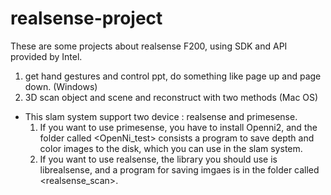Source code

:# realsense-project
These are some projects about realsense F200, using SDK and API provided by Intel.
1. get hand gestures and control ppt, do something like page up and page down. (Windows)
2. 3D scan object and scene and reconstruct with two methods (Mac OS)
  - This slam system support two device : realsense and primesense. 
      1. If you want to use primesense, you have to install Openni2, and the folder called <OpenNi_test> consists a program to save depth and color images to the disk, which you can use in the slam system.
      2. If you want to use realsense, the library you should use is librealsense, and a program for saving imgaes is in the folder called <realsense_scan>. 
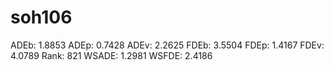 # soh106

ADEb: 1.8853
ADEp: 0.7428
ADEv: 2.2625
FDEb: 3.5504
FDEp: 1.4167
FDEv: 4.0789
Rank: 821
WSADE: 1.2981
WSFDE: 2.4186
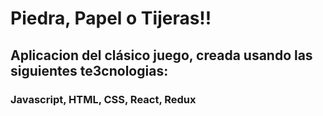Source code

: <h1>Piedra, Papel o Tijeras!!</h1>

<h2>Aplicacion del clásico juego, creada usando las siguientes te3cnologias:</h2>
<h3>Javascript, HTML, CSS, React, Redux</h3>
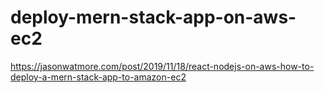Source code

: # deploy-mern-stack-app-on-aws-ec2

https://jasonwatmore.com/post/2019/11/18/react-nodejs-on-aws-how-to-deploy-a-mern-stack-app-to-amazon-ec2
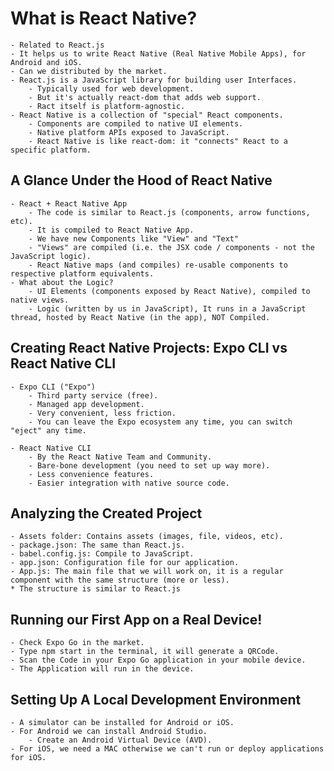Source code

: # What is React Native?

    - Related to React.js
    - It helps us to write React Native (Real Native Mobile Apps), for Android and iOS.
    - Can we distributed by the market.
    - React.js is a JavaScript library for building user Interfaces.
        - Typically used for web development.
        - But it's actually react-dom that adds web support.
        - Ract itself is platform-agnostic.
    - React Native is a collection of "special" React components.
        - Components are compiled to native UI elements.
        - Native platform APIs exposed to JavaScript.
        - React Native is like react-dom: it "connects" React to a specific platform.

## A Glance Under the Hood of React Native

    - React + React Native App
        - The code is similar to React.js (components, arrow functions, etc).
        - It is compiled to React Native App.
        - We have new Components like "View" and "Text"
        - "Views" are compiled (i.e. the JSX code / components - not the JavaScript logic).
        - React Native maps (and compiles) re-usable components to respective platform equivalents.
    - What about the Logic?
        - UI Elements (components exposed by React Native), compiled to native views.
        - Logic (written by us in JavaScript), It runs in a JavaScript thread, hosted by React Native (in the app), NOT Compiled.

## Creating React Native Projects: Expo CLI vs React Native CLI

    - Expo CLI ("Expo")
        - Third party service (free).
        - Managed app development.
        - Very convenient, less friction.
        - You can leave the Expo ecosystem any time, you can switch "eject" any time.

    - React Native CLI
        - By the React Native Team and Community.
        - Bare-bone development (you need to set up way more).
        - Less convenience features.
        - Easier integration with native source code.

## Analyzing the Created Project

    - Assets folder: Contains assets (images, file, videos, etc).
    - package.json: The same than React.js.
    - babel.config.js: Compile to JavaScript.
    - app.json: Configuration file for our application.
    - App.js: The main file that we will work on, it is a regular component with the same structure (more or less).
    * The structure is similar to React.js

## Running our First App on a Real Device!

    - Check Expo Go in the market.
    - Type npm start in the terminal, it will generate a QRCode.
    - Scan the Code in your Expo Go application in your mobile device.
    - The Application will run in the device.

## Setting Up A Local Development Environment

    - A simulator can be installed for Android or iOS.
    - For Android we can install Android Studio.
        - Create an Android Virtual Device (AVD).
    - For iOS, we need a MAC otherwise we can't run or deploy applications for iOS.

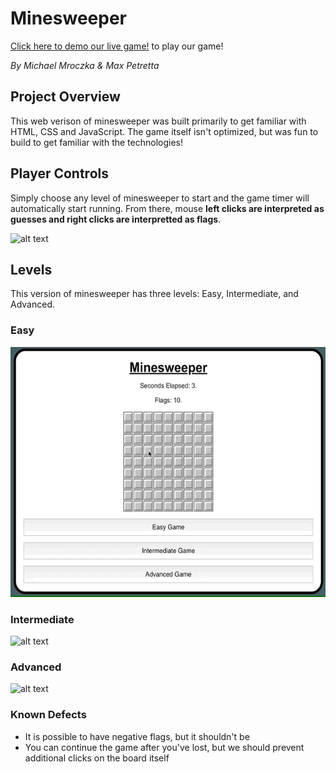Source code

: # Minesweeper

[Click here to demo our live game!](https://mmroczka.github.io/minesweeper/) to play our game!

_By Michael Mroczka & Max Petretta_

## Project Overview

This web verison of minesweeper was built primarily to get familiar with HTML, CSS and JavaScript. The game itself isn't optimized, but was fun to build to get familiar with the technologies!

## Player Controls

Simply choose any level of minesweeper to start and the game timer will automatically start running. From there, mouse **left clicks are interpreted as guesses and right clicks are interpretted as flags**.


<img src="https://github.com/mmroczka/minesweeper/blob/master/gifs/flags.gif" alt="alt text" width="400" height="400">


## Levels

This version of minesweeper has three levels: Easy, Intermediate, and Advanced.

### Easy

<img src="https://github.com/mmroczka/minesweeper/blob/master/gifs/easy.gif" alt="alt text" width="800" height="400">


### Intermediate

<img src="https://github.com/mmroczka/minesweeper/blob/master/gifs/intermediate.gif" alt="alt text" width="800" height="400">

### Advanced

<img src="https://github.com/mmroczka/minesweeper/blob/master/gifs/advanced.gif" alt="alt text" width="800" height="400">

### Known Defects
* It is possible to have negative flags, but it shouldn't be
* You can continue the game after you've lost, but we should prevent additional clicks on the board itself
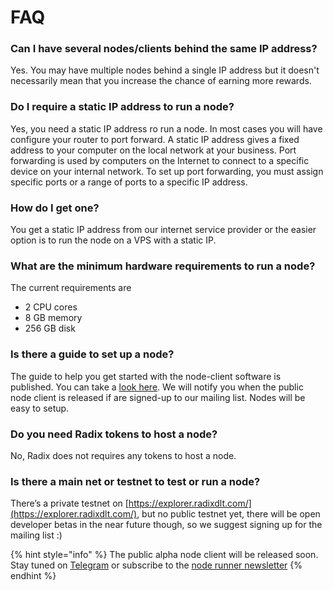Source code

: # FAQ

### Can I have several nodes/clients behind the same IP address?

Yes. You may have multiple nodes behind a single IP address but it doesn't necessarily mean that you increase the chance of earning more rewards.

### Do I require a static IP address to run a node?

Yes, you need a static IP address ro run a node. In most cases you will have configure your router to port forward. A static IP address gives a fixed address to your computer on the local network at your business. Port forwarding is used by computers on the Internet to connect to a specific device on your internal network. To set up port forwarding, you must assign specific ports or a range of ports to a specific IP address.

### How do I get one?

You get a static IP address from our internet service provider or the easier option is to run the node on a VPS with a static IP.

### What are the minimum hardware requirements to run a node?

The current requirements are

* 2 CPU cores 
* 8 GB memory 
* 256 GB disk

### Is there a guide to set up a node?

The guide to help you get started with the node-client software is published. You can take a [look here](./). We will notify you when the public node client is released if are signed-up to our mailing list.  Nodes will be easy to setup. 

### Do you need Radix tokens to host a node?

No, Radix does not requires any tokens to host a node.

### Is there a main net or testnet to test or run a node?

There’s a private testnet on [https://explorer.radixdlt.com/](https://explorer.radixdlt.com/), but no public testnet yet, there will be open developer betas in the near future though, so we suggest signing up for the mailing list :\)

{% hint style="info" %}
The public alpha node client will be released soon. Stay tuned on [Telegram](https://t.me/radixdlt) or subscribe to the [node runner newsletter](https://radixdlt.typeform.com/to/nyKvMV)
{% endhint %}

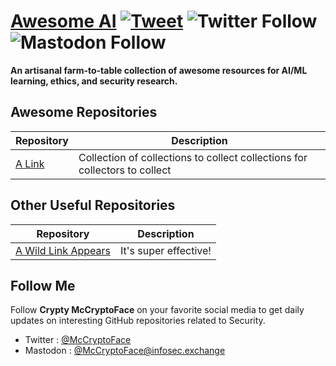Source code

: # [Awesome AI](https://github.com/McCryptoFace/Awesome-AI) [![Tweet](https://img.shields.io/twitter/url/http/shields.io.svg?style=social)](https://twitter.com/intent/tweet?text=Awesome%20AI%20-%20a%20curated%20list%20of%20awesome%20resources%20for%20AI%2FML%20learning%2C%20ethics%2C%20and%20security%20research%20by%20@McCryptoFace&url=https://github.com/McCryptoFace/Awesome-AI&hashtags=llm,ai,genai,hacking) ![Twitter Follow](https://img.shields.io/twitter/follow/McCryptoFace) ![Mastodon Follow](https://img.shields.io/mastodon/follow/110652864476108445?domain=https%3A%2F%2Finfosec.exchange)

**An artisanal farm-to-table collection of awesome resources for AI/ML learning, ethics, and security research.**

## Awesome Repositories

Repository | Description
---- | ----
[A Link](https://github.com/alink/link-goes-here) 			| Collection of collections to collect collections for collectors to collect

## Other Useful Repositories

Repository | Description
---- | ----
[A Wild Link Appears](https://github.com/alink2/linkme) | It's super effective!

## Follow Me

Follow **Crypty McCryptoFace** on your favorite social media to get daily updates on interesting GitHub repositories related to Security.
 - Twitter : [@McCryptoFace](https://twitter.com/McCryptoFace)
 - Mastodon : [@McCryptoFace@infosec.exchange](https://infosec.exchange/@McCryptoFace)
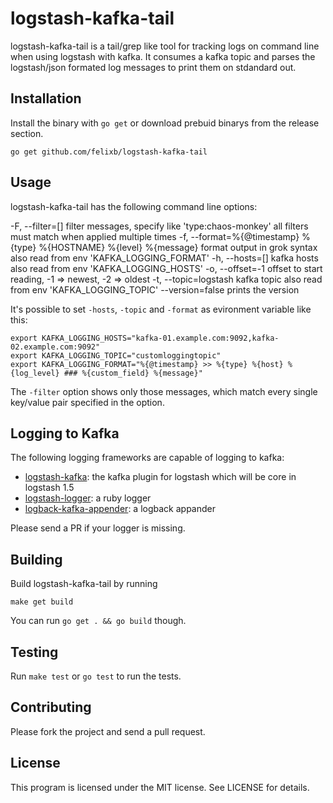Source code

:logstash-kafka-tail
===================

logstash-kafka-tail is a tail/grep like tool for tracking logs on command line when using logstash with kafka.
It consumes a kafka topic and parses the logstash/json formated log messages to print them on stdandard out.

Installation
------------

Install the binary with `go get` or download prebuid binarys from the release section.

    go get github.com/felixb/logstash-kafka-tail

Usage
-----

logstash-kafka-tail has the following command line options:

  -F, --filter=[]                                                       filter messages, specify like 'type:chaos-monkey'
                                                                          all filters must match when applied multiple times
  -f, --format=%{@timestamp} %{type} %{HOSTNAME} %{level} %{message}    format output in grok syntax
                                                                          also read from env 'KAFKA_LOGGING_FORMAT'
  -h, --hosts=[]                                                        kafka hosts
                                                                          also read from env 'KAFKA_LOGGING_HOSTS'
  -o, --offset=-1                                                       offset to start reading, -1 => newest, -2 => oldest
  -t, --topic=logstash                                                  kafka topic
                                                                          also read from env 'KAFKA_LOGGING_TOPIC'
  --version=false                                                       prints the version

It's possible to set `-hosts`, `-topic` and `-format` as evironment variable like this:

    export KAFKA_LOGGING_HOSTS="kafka-01.example.com:9092,kafka-02.example.com:9092"
    export KAFKA_LOGGING_TOPIC="customloggingtopic"
    export KAFKA_LOGGING_FORMAT="%{@timestamp} >> %{type} %{host} %{log_level} ### %{custom_field} %{message}"

The `-filter` option shows only those messages, which match every single key/value pair specified in the option.

Logging to Kafka
----------------

The following logging frameworks are capable of logging to kafka:

* [logstash-kafka](https://github.com/joekiller/logstash-kafka): the kafka plugin for logstash which will be core in logstash 1.5
* [logstash-logger](https://github.com/dwbutler/logstash-logger): a ruby logger
* [logback-kafka-appender](https://github.com/otto-de/logback-kafka-appender): a logback appander

Please send a PR if your logger is missing.

Building
--------

Build logstash-kafka-tail by running

    make get build

You can run `go get . && go build` though.

Testing
-------

Run `make test` or `go test` to run the tests.

Contributing
------------

Please fork the project and send a pull request.

License
-------

This program is licensed under the MIT license. See LICENSE for details.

+ + +

◆ **Directions**:
Throughout the material above, find lines holding the word "program", then copy them.

◆ **Solution**:
      1. If you want to use primesense, you have to install Openni2, and the folder called <OpenNi_test> consists a program to save depth and color images to the disk, which you can use in the slam system.
      2. If you want to use realsense, the library you should use is librealsense, and a program for saving imgaes is in the folder called <realsense_scan>. 
This program is licensed under the MIT license. See LICENSE for details.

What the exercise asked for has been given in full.